Along with standard coir logs, Kerkhof offers a specialty product called Living Logs, which are prevegetated coir logs fabricated to meet individual project specifications. “The consulting engineer will dictate the type of vegetation,” he says, but the plantings can be custom selected for rooting on the logs in a pattern corresponding to the ecological contours of the streambank.
“The nice thing about the prevegetated log is we can actually manipulate the plant plugs we put into the log while we manufacture it. For example, let’s say you wanted three iris, four swamp milk weeds, then another four iris-we could do any pattern you come up with as an engineer. That’s huge.”
On the project, Hoosier Aquatic Management used a combination of coir logs, live stakes, and Living Logs, which “encapsulate the root mass to allow the plants to become established.”
“The Living Log can be used from the top of the slope of a streambank-where you would want to use dry upland plants-down to the very toe. Typically we’d be using wetland plants to stabilize those areas,” Kerkhof says.
To ensure the client gets the authentic local genotype of the species, Kerkhof says, his firm travels the extra mile. If a client had a project in the mountains of Colorado, he would purchase local plants from that area and “bring them back and use those in manufacturing so that we actually supply the customer with local native plants.”
Although the cost may vary depending on the intricacy of the plantings, Living Logs can be purchased for as little as $10 per foot with a two-year guarantee, and can be installed by anyone from skilled technicians to average homeowners. According to Kerkhof, a crew of five can install about 1,000 linear feet of Living Log per day, which would include a log and a 6-foot buffer. A 1,000-foot bank restoration project, he says, would typically take about a month. However, he notes that the golf course installation “got dragged out a little” because of the large swaths of invasive species that had to be eradicated to make room for the native plantings.
Three and a half years post-construction, Barr says, “The physical channel is doing very well. People who live near the park are very happy with how the project has turned out.”
Still Evolving
There are a variety of approaches to streambank stabilization, Williams says, but there is one caveat: “It’s only going to be as good as the next significant flood.
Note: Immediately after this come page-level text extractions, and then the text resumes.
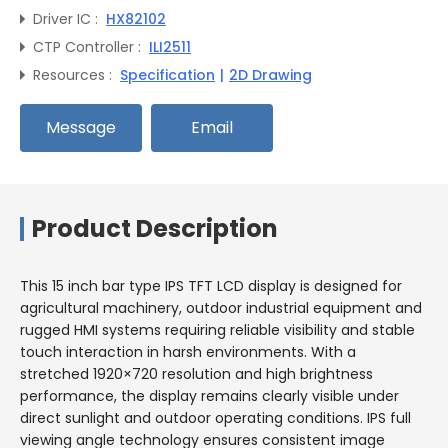
Driver IC :
HX82102
CTP Controller :
ILI2511
Resources :
Specification
|
2D Drawing
Message
Email
Product Description
This 15 inch bar type IPS TFT LCD display is designed for
agricultural machinery, outdoor industrial equipment and
rugged HMI systems requiring reliable visibility and stable
touch interaction in harsh environments. With a
stretched 1920×720 resolution and high brightness
performance, the display remains clearly visible under
direct sunlight and outdoor operating conditions. IPS full
viewing angle technology ensures consistent image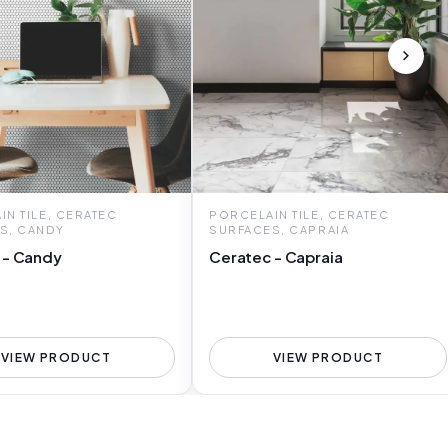
N TILE, CERATEC
PORCELAIN TILE, CERATEC
S, CANDY
SURFACES, CAPRAIA
 - Candy
Ceratec - Capraia
VIEW PRODUCT
VIEW PRODUCT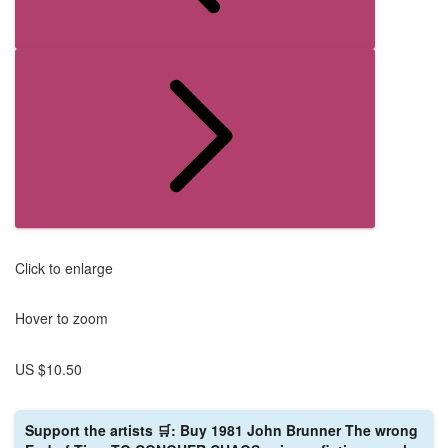
Click to enlarge
Hover to zoom
US $10.50
Support the artists 🛒: Buy 1981 John Brunner The wrong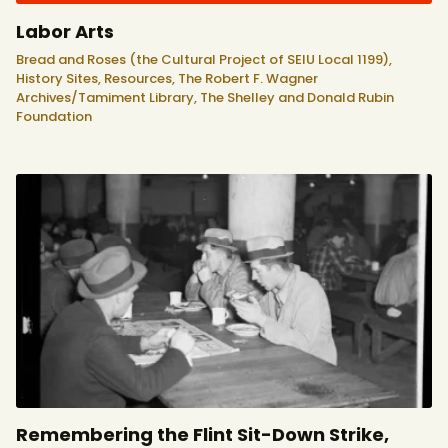
Labor Arts
Bread and Roses (the Cultural Project of SEIU Local 1199),
History Sites,
Resources,
The Robert F. Wagner
Archives/Tamiment Library,
The Shelley and Donald Rubin
Foundation
Remembering the Flint Sit-Down Strike,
You can only go as far as the budget will allow.” When it comes down to deciding on specific techniques, he says, “A lot of it is money driven and a lot of it is event driven. The more robust it is, the more it’s going to cost.”
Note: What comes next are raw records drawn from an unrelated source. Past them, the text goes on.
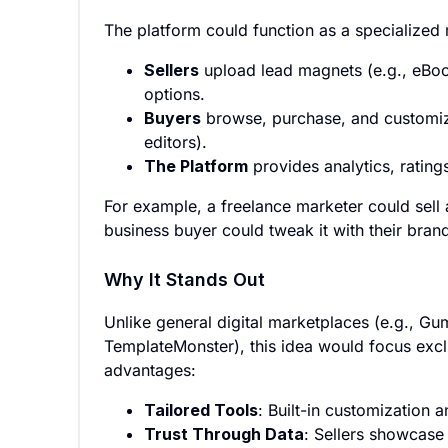
The platform could function as a specialized 
Sellers
upload lead magnets (e.g., eBoo
options.
Buyers
browse, purchase, and customize
editors).
The Platform
provides analytics, rating
For example, a freelance marketer could sell 
business buyer could tweak it with their bran
Why It Stands Out
Unlike general digital marketplaces (e.g., Gu
TemplateMonster), this idea would focus excl
advantages:
Tailored Tools
: Built-in customization 
Trust Through Data
: Sellers showcase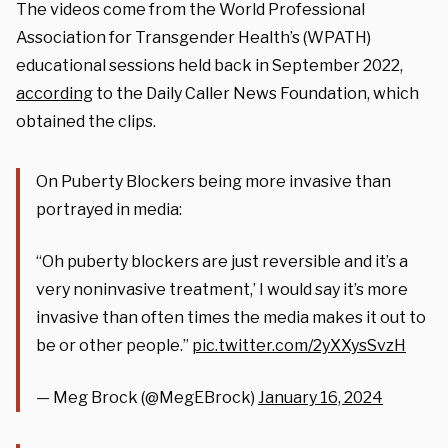
The videos come from the World Professional
Association for Transgender Health’s (WPATH)
educational sessions held back in September 2022,
according
to the Daily Caller News Foundation, which
obtained the clips.
On Puberty Blockers being more invasive than
portrayed in media:
“Oh puberty blockers are just reversible and it’s a
very noninvasive treatment,’ I would say it’s more
invasive than often times the media makes it out to
be or other people.”
pic.twitter.com/2yXXysSvzH
— Meg Brock (@MegEBrock)
January 16, 2024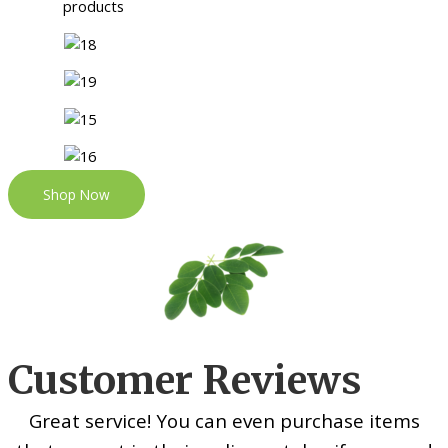
Shop Now
Customer Reviews
Great service! You can even purchase items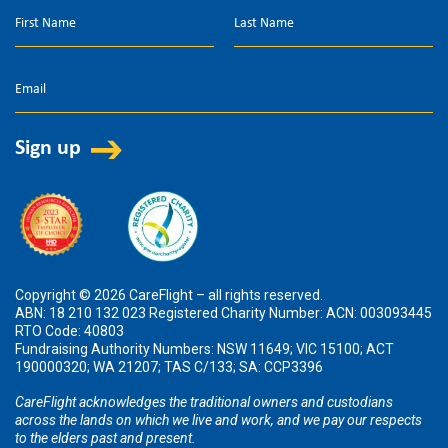
Copyright © 2026 CareFlight – all rights reserved.
ABN: 18 210 132 023 Registered Charity Number: ACN: 003093445
RTO Code: 40803
Fundraising Authority Numbers: NSW 11649; VIC 15100; ACT
190000320; WA 21207; TAS C/133; SA: CCP3396
CareFlight acknowledges the traditional owners and custodians
across the lands on which we live and work, and we pay our respects
to the elders past and present.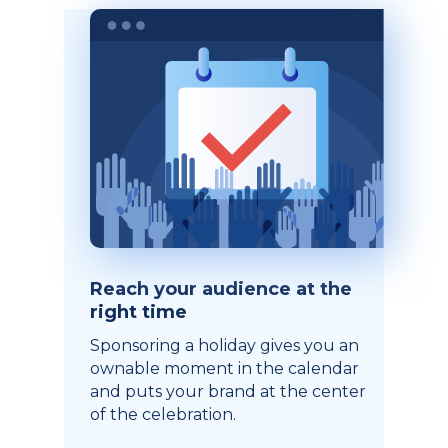
Reach your audience at the
right time
Sponsoring a holiday gives you an
ownable moment in the calendar
and puts your brand at the center
of the celebration.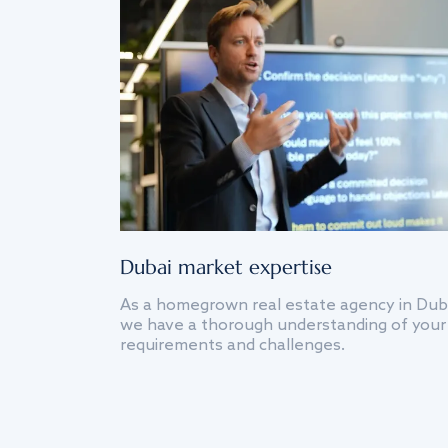
Dubai market expertise
As a homegrown real estate agency in Dub
we have a thorough understanding of your
requirements and challenges.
Williams concedes there is always an element of uncertainty, too. “You might be protected to the next 25-year flood, but there’s always a chance that next year there could be a 100-year flood.” Tempering that sobering thought, he adds, “There’s lots of research being done on streambank stabilization. It’s a hot topic. People are taking climate change into consideration.” For example, “You may have different timing for snowmelt that may affect what you do.” But ultimately, he says, given the budgetary and other constraints, the desired goal of any stabilization project is to build in protection to be “as robust as possible.”